L’ex assessore alla Mobilità: «Sarà il mio primo atto se sarò rieletto»
«La Legge sulla Montagna non deve morire con la fine del mio mandato da assessore. Il risultato ottenuto con i 20 milioni ai comuni del comprensorio del Terminillo può essere solo l’inizio di un rilancio reale del settore, nel reatino e nel resto del Lazio». È quanto ha affermato l’ex assessore regionale alla Mobilità, Francesco Lollobrigida, intervenendo questa mattina in diretta a Radio Mondo Centro Italia.

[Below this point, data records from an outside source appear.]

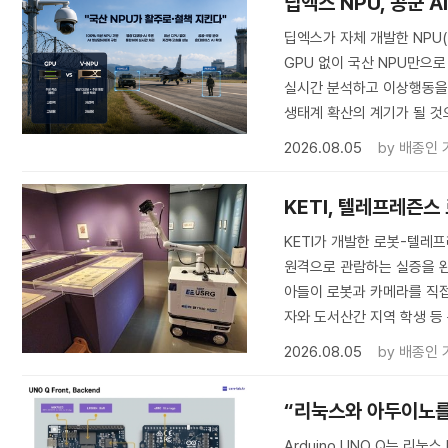
딥엑스 NPU, 공군 
딥엑스가 자체 개발한 NPU
GPU 없이 국산 NPU만으로
실시간 분석하고 이상행동을 탐
생태계 확산의 계기가 될 것
2026.08.05
by
배종인 
KETI, 텔레프레즌스
KETI가 개발한 로봇-텔
원격으로 관람하는 실증을 완료
아들이 로봇과 카메라를 직접
자와 도서산간 지역 학생 등
2026.08.05
by
배종인 
“리눅스와 아두이노를 한
Arduino UNO Q는 리눅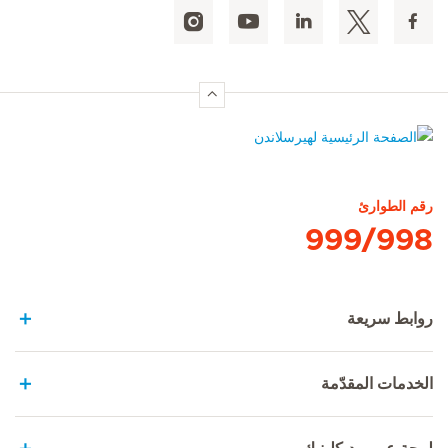
الصفحة الرئيسية لهيرسلاندن
رقم الطوارئ
999/998
روابط سريعة
الخدمات المقدّمة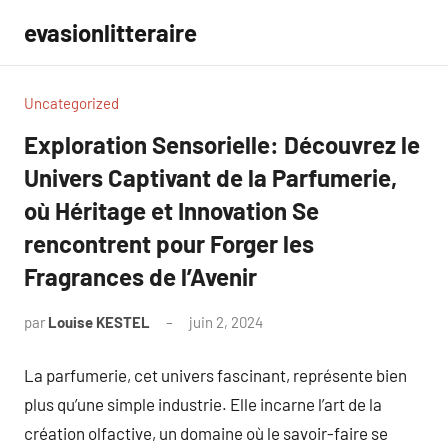
Aller
evasionlitteraire
au
contenu
Uncategorized
Exploration Sensorielle: Découvrez le
Univers Captivant de la Parfumerie,
où Héritage et Innovation Se
rencontrent pour Forger les
Fragrances de l’Avenir
par
Louise KESTEL
juin 2, 2024
Aucun
commentaire
La parfumerie, cet univers fascinant, représente bien
plus qu’une simple industrie. Elle incarne l’art de la
création olfactive, un domaine où le savoir-faire se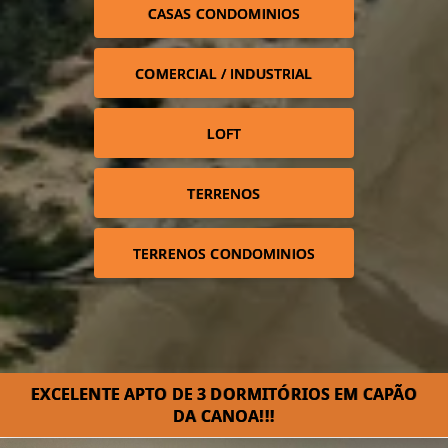
CASAS CONDOMINIOS
COMERCIAL / INDUSTRIAL
LOFT
TERRENOS
TERRENOS CONDOMINIOS
EXCELENTE APTO DE 3 DORMITÓRIOS EM CAPÃO
DA CANOA!!!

«La delibera, messa a punto dal mio assessorato – ha spiegato Lollobrigida - era pronta già dal 5 settembre, quando venne concluso l’accordo con i Comuni e con la Provincia di Rieti. Non si tratta di interventi a pioggia, ma di un finanziamento strategico in un settore determinante che in questi decenni ha visto calare vertiginosamente il proprio indotto». Perché ci sia un reale seguito, tuttavia, secondo l’ex assessore «è necessario proseguire su questa strada. Mi interesserò personalmente che nel programma del centrodestra nel Lazio ci sia un dettagliato programma di sviluppo per il settore e, se verrò rieletto in Consiglio regionale, uno dei miei primi atti sarà quello di riproporre la Legge sulla Montagna, strumento indispensabile per organizzare una crescita omogenea e sostenibile sia dal punto di vista ambientale che della sicurezza. Il contrario di quanto fece la Giunta Marrazzo, che attraverso la sua ala ambientalista più radicale determinò un colpevole stand-by”».
«Il nostro modello – ha concluso Lollobrigida – in questo senso è l’Abruzzo, che ha saputo puntare in maniera forte e decisa sul settore, anche attraendo investimenti privati. Lo sviluppo del turismo montano rappresenta anche una strada decisiva per evitare lo spopolamento dei piccoli comuni: il turismo porta benessere, il benessere porta sviluppo, lavoro e servizi».